Hayallere, umutlara, yeni başlangıçlara temiz sayfa olduğu düşünülen yeni yılın ilk günlerinde gündem;  işçi ve emekliye yapılan zamlar, bankaların  düşük faizle kredi dağıtımı, ekonomik  darlıkda paralı poşet uygulaması var.

Ne maaşlarına yapılan ne zam, ne de  Çevre ve Şehircilik Bakanlığı tarafından açıklanan naylon poşet yönetmeliğiyle poşetlerin ücrete tabi olması vatandaşı memnun etti...

Markette bir grup konuşuyor:

 -Bir paralı poşet tartışması kalmıştı. O da oldu. Hadi hayırlı olsun.

- Ücretli poşet haberleri sosyal medyada da polemik konusu. Yorumlar, videolar gırla gidiyor.

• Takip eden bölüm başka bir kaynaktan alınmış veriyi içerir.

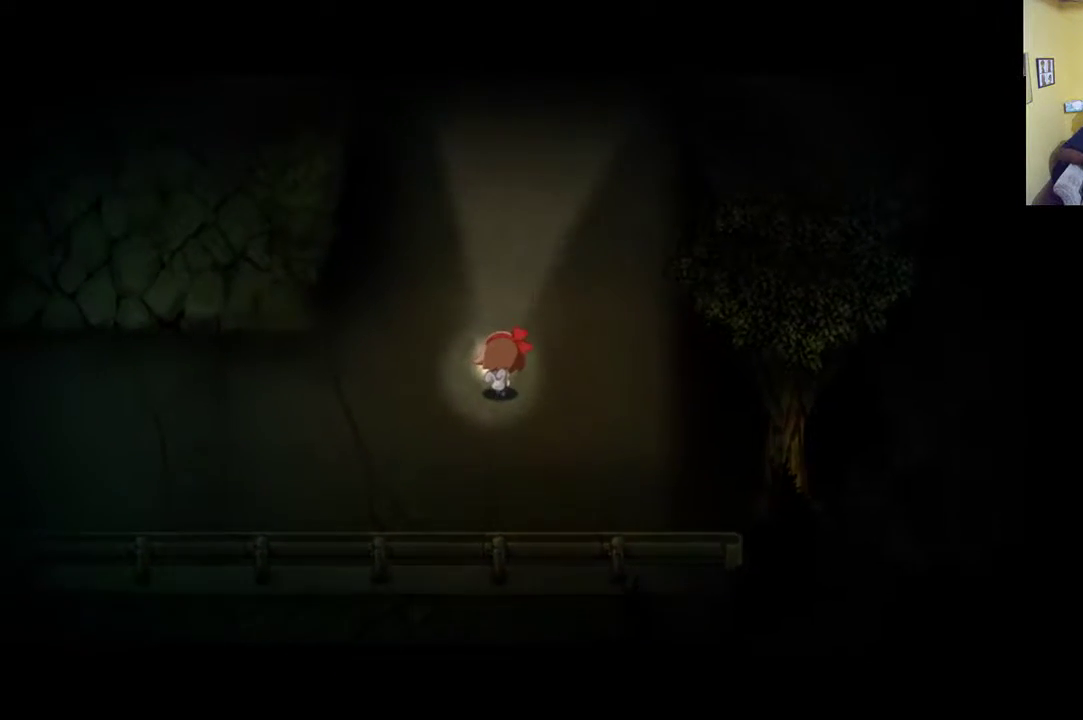
{"buttons": [], "left_stick": "center", "right_stick": "center", "events": [[50, "left_stick", "center"], [283, "START", "down"], [450, "START", "up"]]}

-Arkadaş, asgari ücret arttı ama insanlaran kirası zaten bin lirayı geçiyor. Hani bunun gideri, mutfak harçlığı. Kendi evi olsa kabul. Eh işte dersin o zaman. Kiracılara Allah kolaylık versin. 

-Emekliye de atmış lira zam yapılmış. Eskiye göre bolluk çok. Her şey var. Ancak pahalılık çok fazla.

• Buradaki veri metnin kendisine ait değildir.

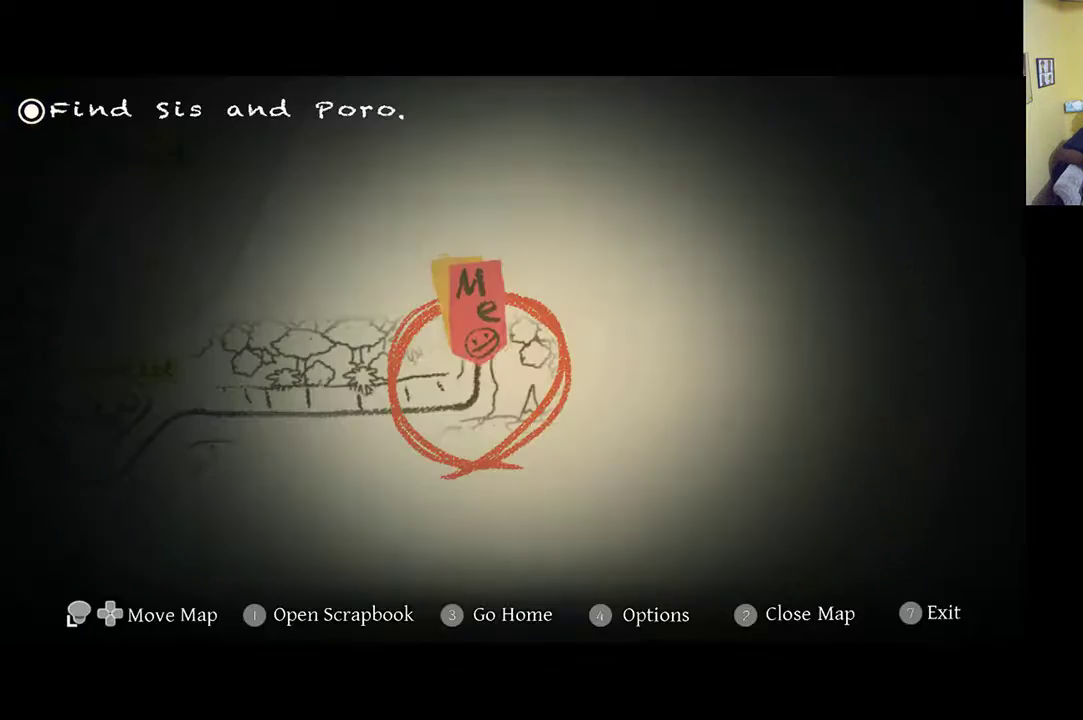
{"buttons": [], "left_stick": "center", "right_stick": "center", "events": []}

-Geçim çok zorlaştı. Karı koca çalışmazsa yaşam eskiye kıyasla zorlaştı.

Yine bir grup sokakta gülerek anlatıyor.

-Abi  haberlerde izledim. Koptum ya.. Adam Samsun'da alışveriş yapmış. Fişte tutar kısmında yirmi beş kuruşu görünce şoklanmış.

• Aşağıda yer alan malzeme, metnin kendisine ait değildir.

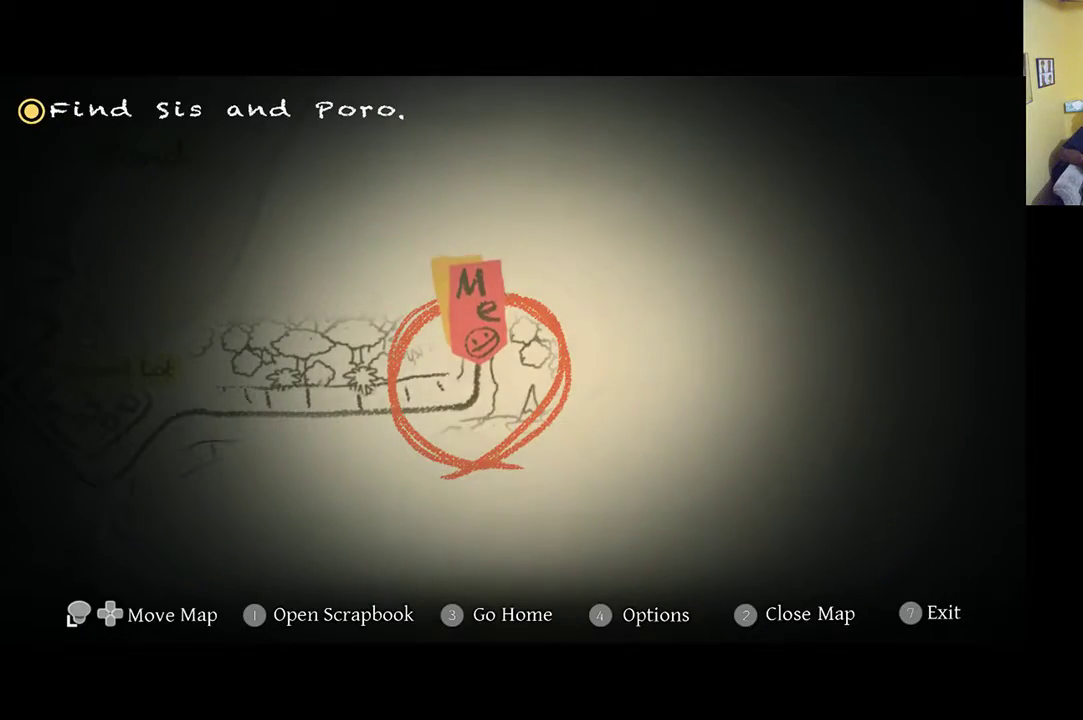
{"buttons": [], "left_stick": "up", "right_stick": "center", "events": [[250, "START", "down"], [350, "START", "up"], [350, "left_stick", "up"]]}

Aldıklarını ödemiş poşet parası da dahil olmak üzere. Eve aldıklarını götürdükten sonra boş poşetlerle alışveriş yaptığı dükkana dönmüş.  Parasıyla verdiğiniz poşet kalitesiz. Beğenmedim. Tüketici hakkım. Paramı geri istiyorum talebinde bulunmuş. Market de parasını iade etmiş...

-Ben de izledim. Adana'da müşteri bakkala el arabasıyla gitmiş. Bir güzel alışveriş yapmış. Anlaşılan tepkisini göstermek için de basına haber vermiş. 

Haberlerde veriyorlardı. Adam gülüyor.

-Hele sosyal medyadaki  yorumları videoları görsen şaşırışın.  En çok da her markadan poşetlerin yıkanıp mandalla tellerde asılmasına çok güldüm.

-Arkadaş biz zaten çevre vergimizi ödüyoruz. Hele bir ödeme. Faiziyle kat kat alıyorlar.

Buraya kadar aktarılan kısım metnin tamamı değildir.